5. Safe Security practices
Many data breaches emanate from the human factor. This is why combating all forms of virus attacks and protecting against hacking methods starts with user behavior and awareness. A simple click on a phishing attempt can result in millions of dollars lost. Negligence on the part of employees can also lead to enormous data breaches and, consequently, hefty fines and lost reputation. This is why it is imperative to understand the different forms of computer viruses, recognize attempts by attackers, and mitigate opportunities of attack. Our behavior and practices can be the best weapon against such attacks.
Studies also show that even the top-of-the-line anti-virus solutions have only a 25% success rate at detecting malware.
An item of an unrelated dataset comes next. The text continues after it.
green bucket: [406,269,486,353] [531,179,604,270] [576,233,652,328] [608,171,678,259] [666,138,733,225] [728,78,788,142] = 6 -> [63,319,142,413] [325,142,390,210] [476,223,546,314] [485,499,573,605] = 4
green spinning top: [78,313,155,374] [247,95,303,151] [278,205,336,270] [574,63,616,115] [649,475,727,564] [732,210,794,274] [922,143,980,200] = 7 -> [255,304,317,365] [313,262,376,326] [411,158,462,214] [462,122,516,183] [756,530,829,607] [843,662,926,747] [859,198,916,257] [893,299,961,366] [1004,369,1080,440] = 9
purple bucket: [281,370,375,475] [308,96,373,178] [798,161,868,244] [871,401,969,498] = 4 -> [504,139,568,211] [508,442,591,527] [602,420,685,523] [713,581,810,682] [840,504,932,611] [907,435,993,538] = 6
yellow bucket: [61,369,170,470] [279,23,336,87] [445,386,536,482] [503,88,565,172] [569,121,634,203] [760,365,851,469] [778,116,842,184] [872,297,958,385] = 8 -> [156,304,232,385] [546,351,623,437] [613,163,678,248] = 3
This does not mean that we should overlook the need for anti-virus solutions. It emphasizes the need for such solutions, alongside robust security policies and awareness training to actively fight malicious activities. Even as there is no way to protect against and prevent every single threat completely, an unprotected system is the same as opening the door to all kinds of threats.
Be sure to implement a comprehensive security and malware protection solution that includes a robust anti-virus solution to reduces the risks of computer virus attacks.